Copy the source text in the material below verbatim, character for character, and omit the pictures.

[[ MATERIAL PROVIDED, beginning ]]

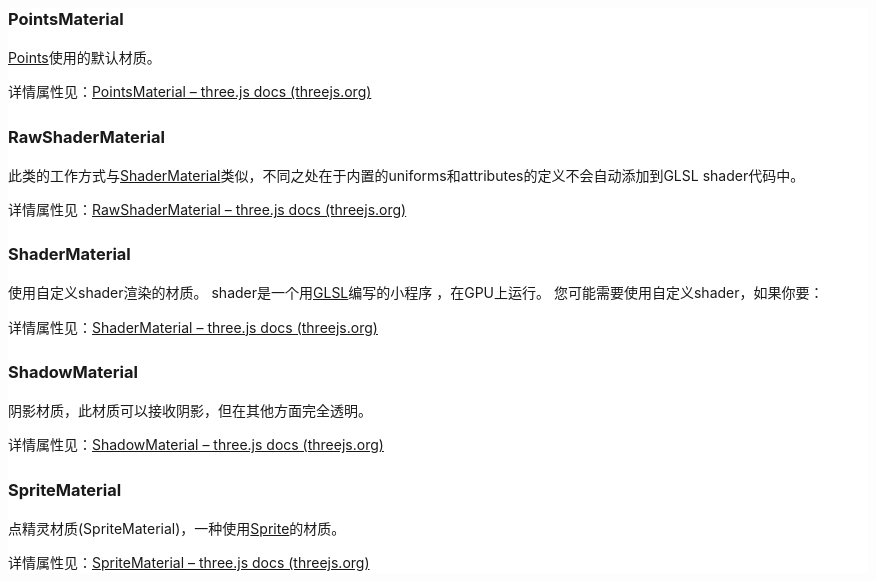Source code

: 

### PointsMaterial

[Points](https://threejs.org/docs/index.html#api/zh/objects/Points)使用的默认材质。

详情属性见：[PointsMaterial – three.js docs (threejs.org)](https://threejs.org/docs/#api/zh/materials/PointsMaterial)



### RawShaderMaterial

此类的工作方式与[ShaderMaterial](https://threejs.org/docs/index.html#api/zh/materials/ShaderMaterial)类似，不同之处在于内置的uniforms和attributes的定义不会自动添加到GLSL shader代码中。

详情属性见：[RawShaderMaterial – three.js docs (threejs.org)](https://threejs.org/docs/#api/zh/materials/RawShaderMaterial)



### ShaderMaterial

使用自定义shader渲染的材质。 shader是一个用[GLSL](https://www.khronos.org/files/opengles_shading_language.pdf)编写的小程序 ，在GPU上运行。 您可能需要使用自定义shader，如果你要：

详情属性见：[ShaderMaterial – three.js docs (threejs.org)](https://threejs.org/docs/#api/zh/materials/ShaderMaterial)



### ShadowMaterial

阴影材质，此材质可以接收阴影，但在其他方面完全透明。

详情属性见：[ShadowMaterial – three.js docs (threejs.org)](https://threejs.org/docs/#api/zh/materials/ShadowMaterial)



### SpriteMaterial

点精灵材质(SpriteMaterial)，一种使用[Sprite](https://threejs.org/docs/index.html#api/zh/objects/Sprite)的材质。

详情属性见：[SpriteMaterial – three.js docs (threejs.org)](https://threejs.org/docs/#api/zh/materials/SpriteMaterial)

[[ MATERIAL PROVIDED, end ]]

### RESULT OF THIS EXERCISE
Source code

: 

### PointsMaterial

[Points](https://threejs.org/docs/index.html#api/zh/objects/Points)使用的默认材质。

详情属性见：[PointsMaterial – three.js docs (threejs.org)](https://threejs.org/docs/#api/zh/materials/PointsMaterial)



### RawShaderMaterial

此类的工作方式与[ShaderMaterial](https://threejs.org/docs/index.html#api/zh/materials/ShaderMaterial)类似，不同之处在于内置的uniforms和attributes的定义不会自动添加到GLSL shader代码中。

详情属性见：[RawShaderMaterial – three.js docs (threejs.org)](https://threejs.org/docs/#api/zh/materials/RawShaderMaterial)



### ShaderMaterial

使用自定义shader渲染的材质。 shader是一个用[GLSL](https://www.khronos.org/files/opengles_shading_language.pdf)编写的小程序 ，在GPU上运行。 您可能需要使用自定义shader，如果你要：

详情属性见：[ShaderMaterial – three.js docs (threejs.org)](https://threejs.org/docs/#api/zh/materials/ShaderMaterial)



### ShadowMaterial

阴影材质，此材质可以接收阴影，但在其他方面完全透明。

详情属性见：[ShadowMaterial – three.js docs (threejs.org)](https://threejs.org/docs/#api/zh/materials/ShadowMaterial)



### SpriteMaterial

点精灵材质(SpriteMaterial)，一种使用[Sprite](https://threejs.org/docs/index.html#api/zh/objects/Sprite)的材质。

详情属性见：[SpriteMaterial – three.js docs (threejs.org)](https://threejs.org/docs/#api/zh/materials/SpriteMaterial)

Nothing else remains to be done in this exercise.